Most AI demos work perfectly on a laptop.
But production AI systems can become fragile when everything is handled inside one synchronous API call.
A user sends a request.
The API extracts text.
The API chunks the content.
The API generates embeddings.
The API stores data.
The API waits for everything to finish.
This may look simple in a demo, but it quickly becomes a problem in real systems.
The problem with one giant API call
In many AI applications, the API is expected to do too much.
For example, in a document processing or RAG pipeline, one request may trigger multiple heavy steps: text extraction
chunking
embedding generation
indexing
summarization
database updates
If all of this happens inside one synchronous request, the API becomes slow and fragile.
If one downstream step fails, the complete request may fail.
If traffic increases suddenly, the API may become overloaded.
This is why event-driven architecture becomes useful for AI workloads.
A better approach: API + Kafka + workers
Instead of making the API do everything, we can split the workflow into smaller services.
The API accepts the request and publishes an event.
Background workers consume events and continue the processing asynchronously.
A simple flow looks like this:
User Request
↓
FastAPI
↓
Kafka / Redpanda Topic
↓
Python Worker
↓
Next Processing Stage
In my practical demo, I am using:
FastAPI
Redpanda
Python workers
Docker Compose
Kafka-compatible messaging
Why Redpanda?
Redpanda is Kafka-compatible, which makes it useful for local demos and event-driven architecture experiments.
It allows us to work with Kafka-style topics, producers, and consumers while keeping the setup simple for development.

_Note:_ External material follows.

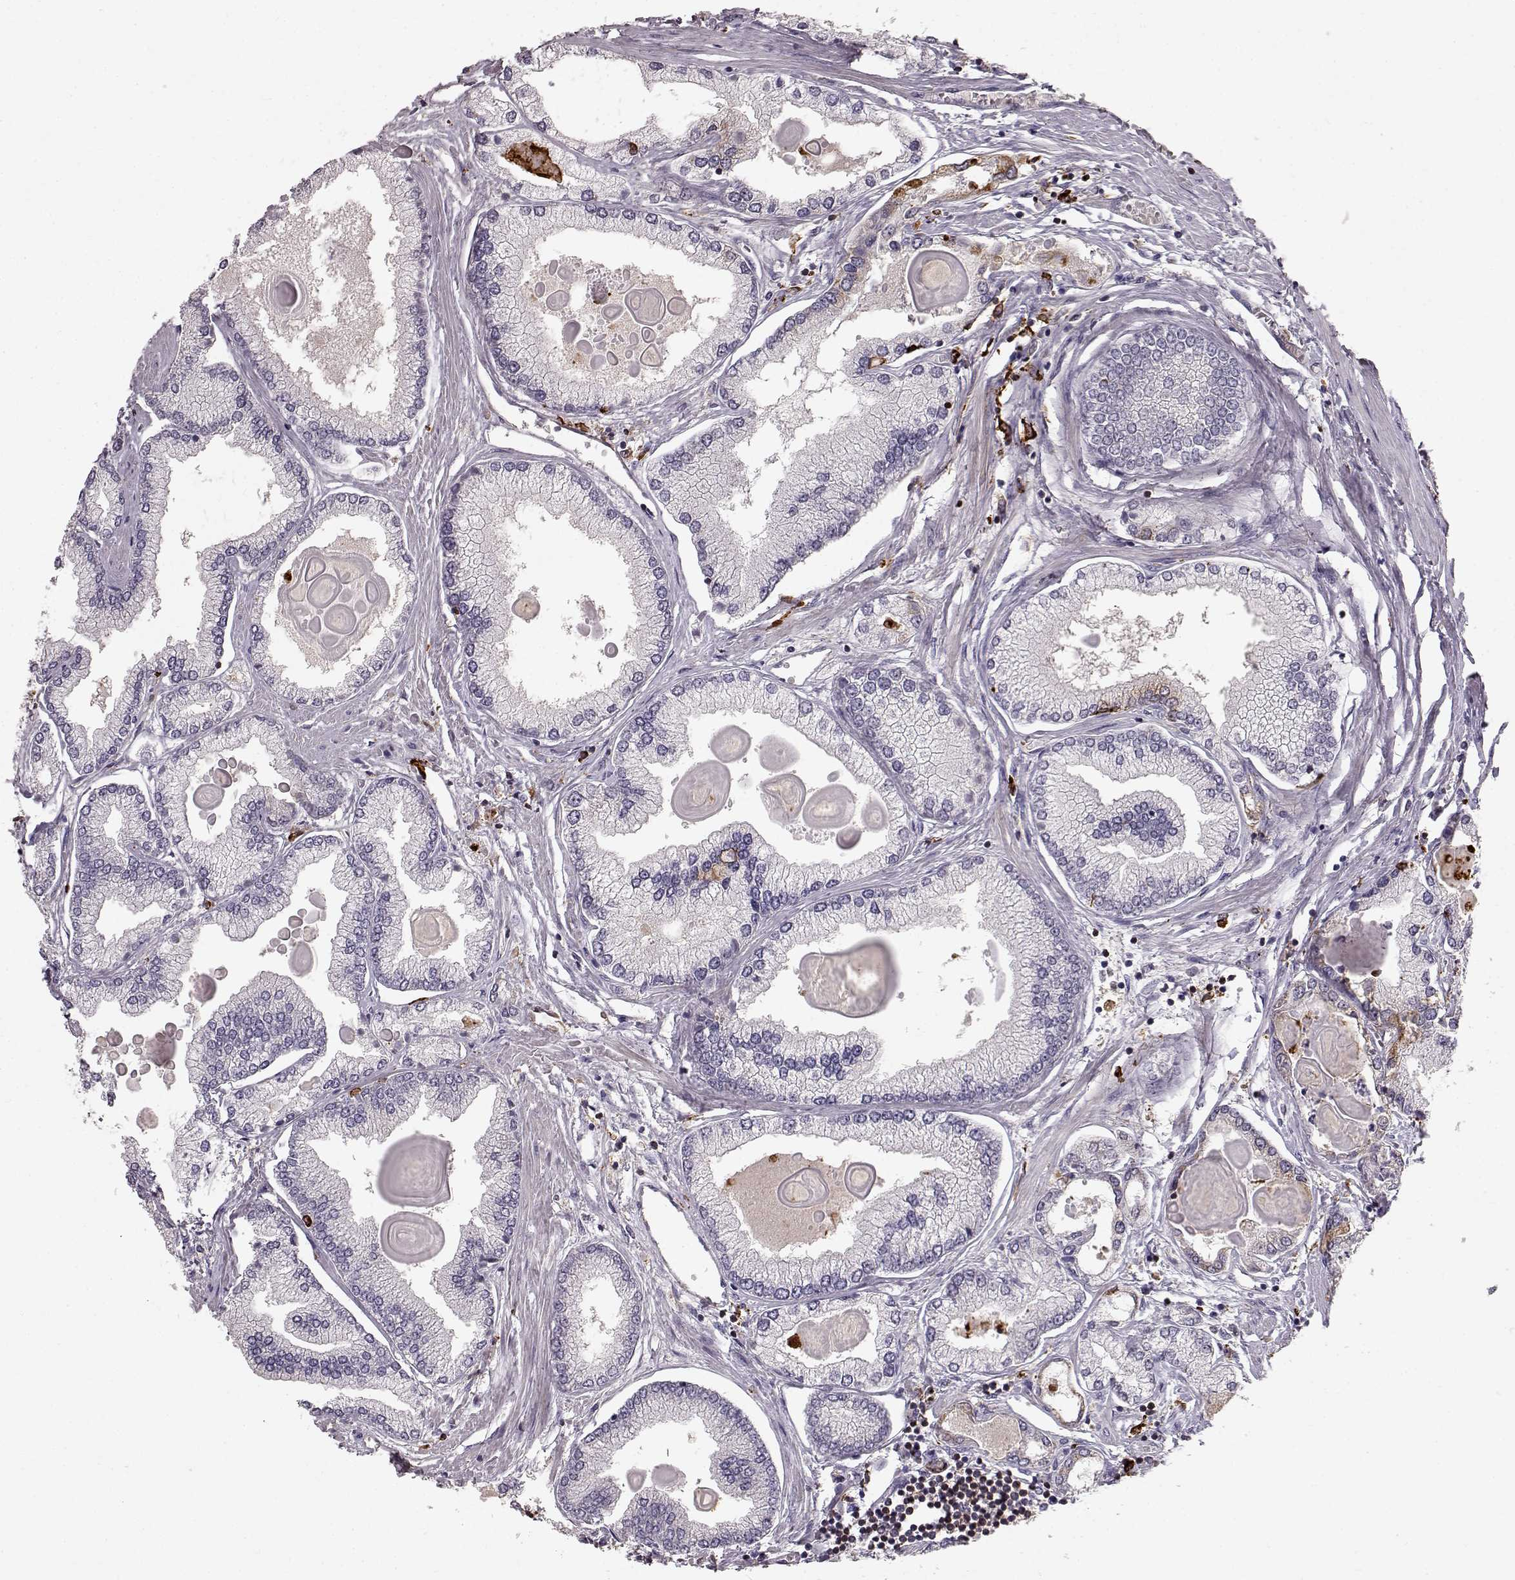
{"staining": {"intensity": "negative", "quantity": "none", "location": "none"}, "tissue": "prostate cancer", "cell_type": "Tumor cells", "image_type": "cancer", "snomed": [{"axis": "morphology", "description": "Adenocarcinoma, High grade"}, {"axis": "topography", "description": "Prostate"}], "caption": "Immunohistochemistry (IHC) of prostate adenocarcinoma (high-grade) shows no positivity in tumor cells.", "gene": "CCNF", "patient": {"sex": "male", "age": 68}}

What this architecture gives us
This approach helps with:
decoupling services
handling bursty workloads
moving long-running tasks to background workers
improving scalability
isolating failures
building production-style AI pipelines
This pattern is especially useful for AI systems involving:
document processing
chunking
embeddings
RAG indexing
summarization
long-running background jobs
Key architecture idea
The API should not behave like a worker.
The API should accept the request, publish an event, and return quickly.
Workers should handle the heavy processing in the background.

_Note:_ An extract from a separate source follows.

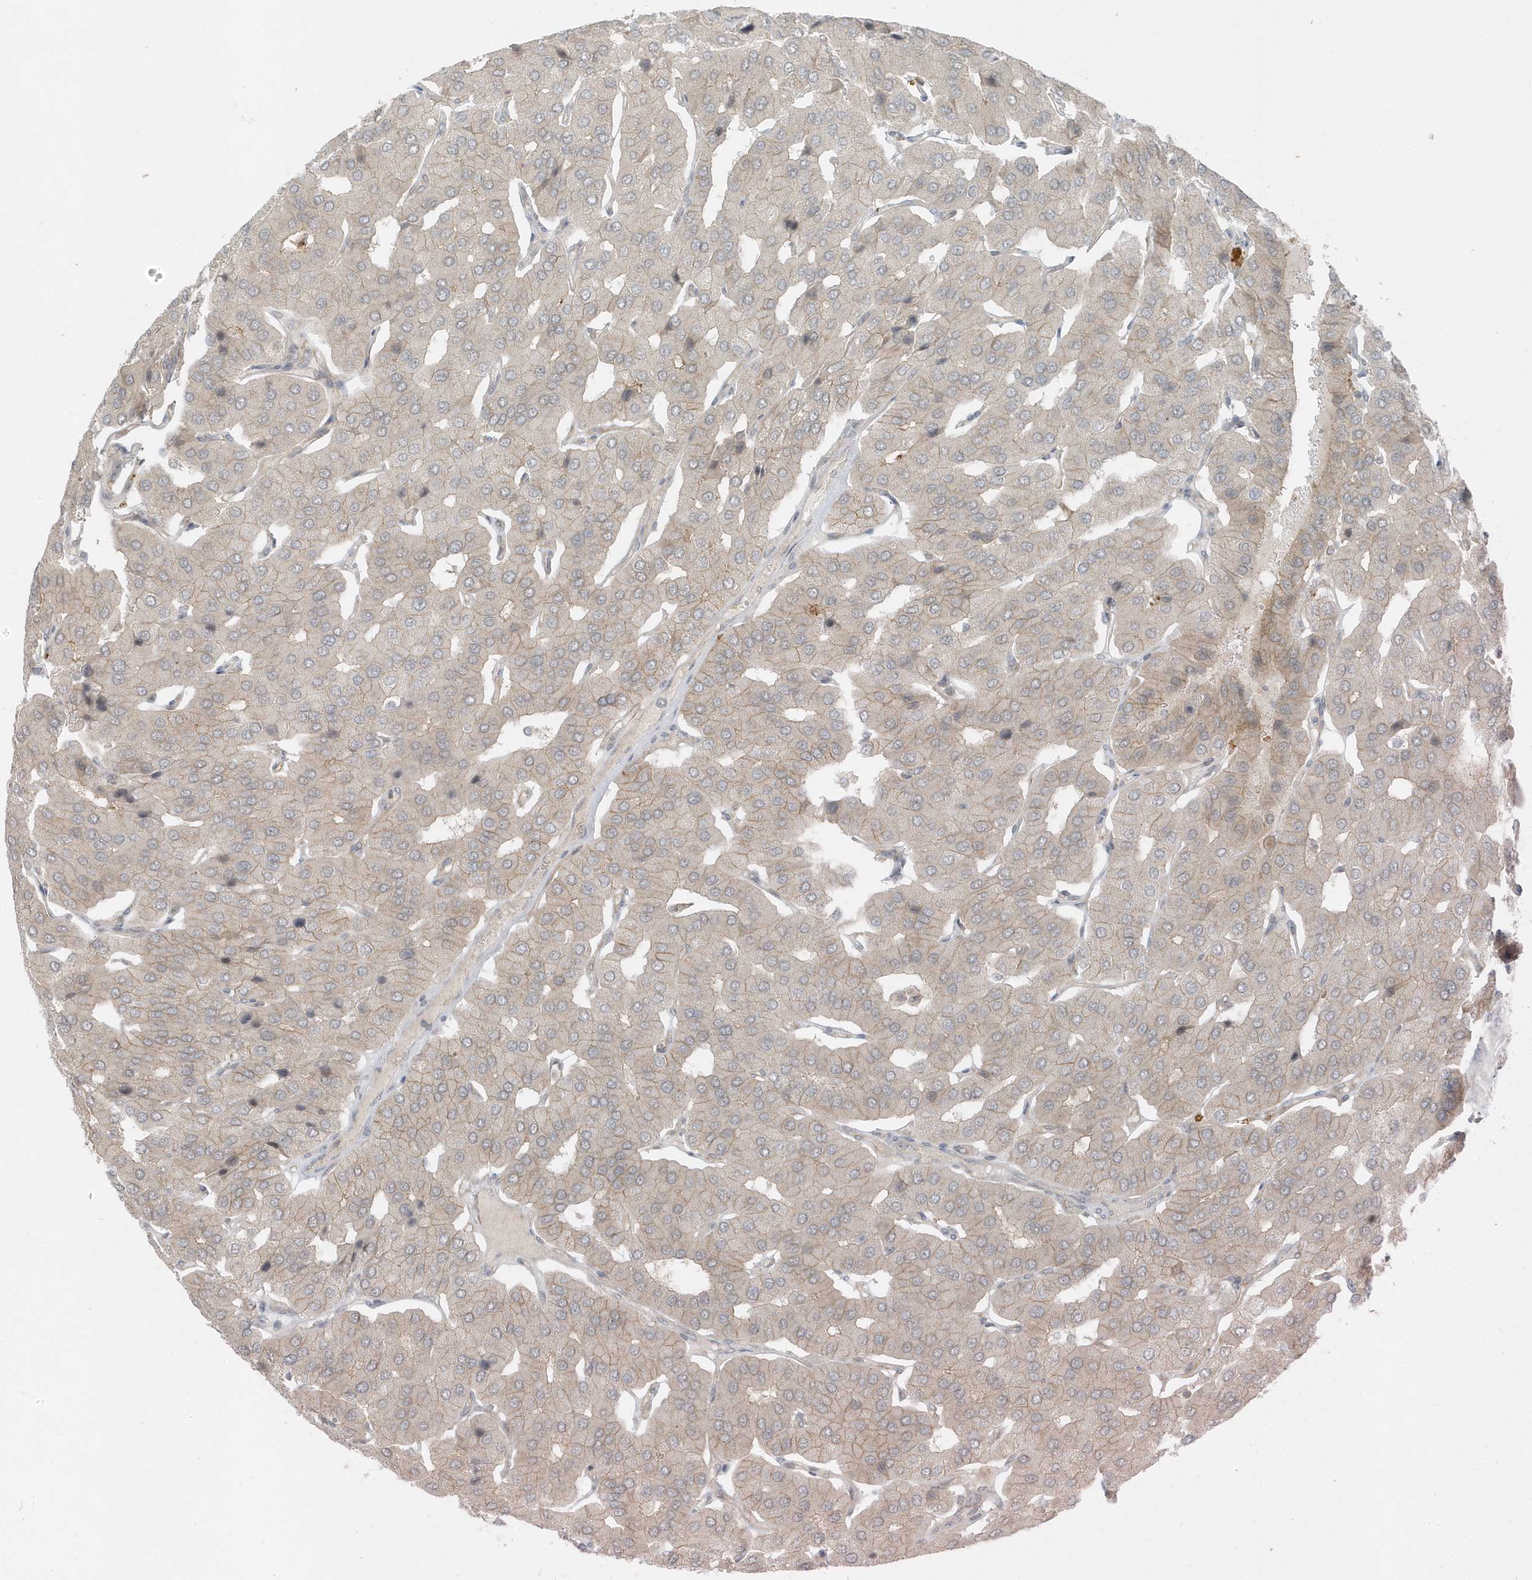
{"staining": {"intensity": "weak", "quantity": "<25%", "location": "cytoplasmic/membranous"}, "tissue": "parathyroid gland", "cell_type": "Glandular cells", "image_type": "normal", "snomed": [{"axis": "morphology", "description": "Normal tissue, NOS"}, {"axis": "morphology", "description": "Adenoma, NOS"}, {"axis": "topography", "description": "Parathyroid gland"}], "caption": "Immunohistochemical staining of benign human parathyroid gland exhibits no significant staining in glandular cells. (IHC, brightfield microscopy, high magnification).", "gene": "PARD3B", "patient": {"sex": "female", "age": 86}}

That separation makes the system easier to scale, debug, and extend.
Video demo
I created a practical video where I build this Kafka-based AI pipeline step by step using FastAPI, Redpanda, Docker Compose, and Python workers.
Watch the video here:
[https://youtu.be/c2ijN2KAWXw](https://youtu.be/c2ijN2KAWXw)
Final thought
AI architecture is not only about calling an LLM.
The real challenge is designing the system around the AI workload.
For many production AI applications, especially those involving document processing, RAG, embeddings, or summarization, event-driven architecture can make the system much more resilient. This is the kind of foundation we need before building more advanced AI pipelines.